マスクや消毒液などの高額転売ももちろんですが、実際にウイルスに何の効果もない製品をまるでコロナウイルスの予防製品として売り出したりといった事案が数多くあるのですが、まさかのIT業界でもコロナ便乗商法を利用している組織があるようです。
AppleとGoogleのアレをハッキングで
コロナウイルスの感染拡大を受けAppleとGoogleが協力し、コロナ感染者から濃厚接触者などを割り出す『Contact Tracing』を発表してオーストラリアがさっそくアプリにしたと昨日お伝えしましたが、各国の政府によからぬ話を持ち込んでいるIT企業があるようです。

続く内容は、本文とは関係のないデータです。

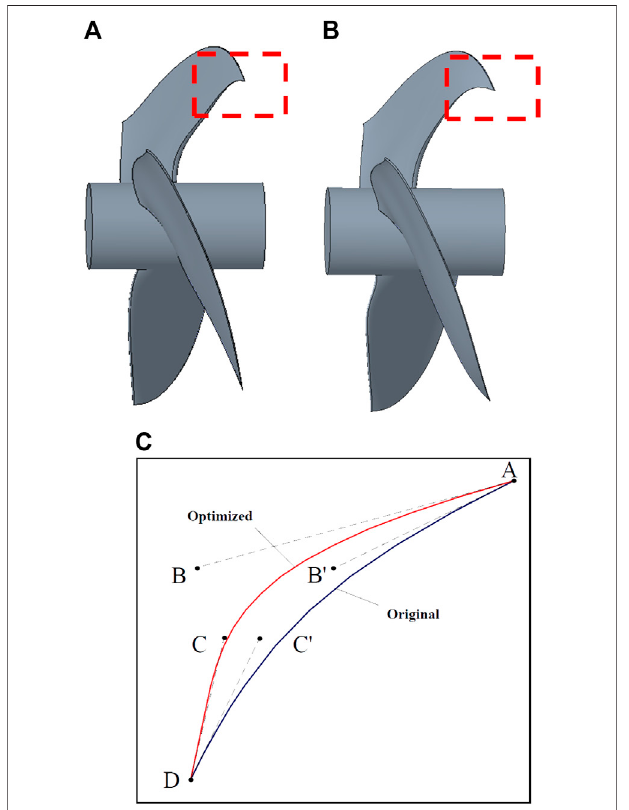
FIGURE15| Comparisonofbladepro fi lesbeforeandafteroptimization. (A) Original. (B) Optimized. (C) Comparison of two blade pro fi les.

iPhoneやAndroidなどのモバイルデバイスのハッキングツールを販売するイスラエルのCellebrite社が最近、各国に自社のハッキングツールをコロナウイルス感染拡大防止策として売り込んでいる事が明らかになりました。
Cellebrite社といえばFBIなどがiPhoneをハッキングするために導入した事で有名で、Appleが令状のないiPhoneのロック解除を断った際に同社のハッキングツールでロックを不正解除し、「プロハッカーから買った技術で解除した」と表明したのは有名な話です。

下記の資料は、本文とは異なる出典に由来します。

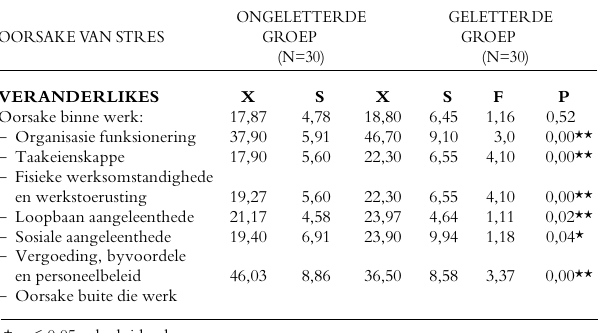
TABLE 3 OORSAKEVANSTRES: GROEPE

インド警察にCellebrite社が送ったメールには、「感染者の電話の位置データと連絡先をハッキングする事で隔離すべき人間を割り出せる」と説明しており、政府機関が主導となって秘密裏に国民のスマホをハッキングし、『Contact Tracing』と同じ事+αをさせようとしているワケです。
通常、何らかの犯罪に関連して押収したスマホを捜査機関がハッキング解除するのは法的に問題ないかグレーゾーンなのですが、ユーザーに知られる事なく国が主導となってハッキングツールを使用するのは重大な犯罪行為であり、国家として許される行為ではないでしょう。
しかし少なくともCellebrite社と他のハッキングツール会社7社が各国にこうした仕組みを売り込んでおり、彼らの言葉を信じるならヨーロッパ・アジア・ラテンアメリカの12カ国にすでに提供しているとの事。
AppleとGoogleが無償で提供し安全が担保されている『Contact Tracing』を導入せず、怪しく高額で国民を裏切るような行為を12カ国も採用している事には驚きを隠せませんし、そうした国家が個人情報を収集できない『Contact Tracing』を採用しないのは悪い意味で筋が通ってると言えるでしょう。
日本政府がこのような馬鹿げた提案に乗ることはないと思っていますが、採用した12カ国にアジアの国が含まれていると聞くと、正直楽観してはいられないですね。
まとめ
そもそもこんな怪しい企業がハッキングツールを売りつけるだけで引き下がるとは考えにくく、例えば政府が使用して得た個人情報を不正に入手する仕組みを組み込む事も可能でしょうし、その政府がハッキングツールを導入した事実をつかって国家を脅迫する事もできるかも知れません。
一部の国家はAppleとGoogleが作った『Contact Tracing』を断固拒否しているそうですが、もしかしたらその国家はすでにハッキング企業からツールを買っている企業なのかも知れません。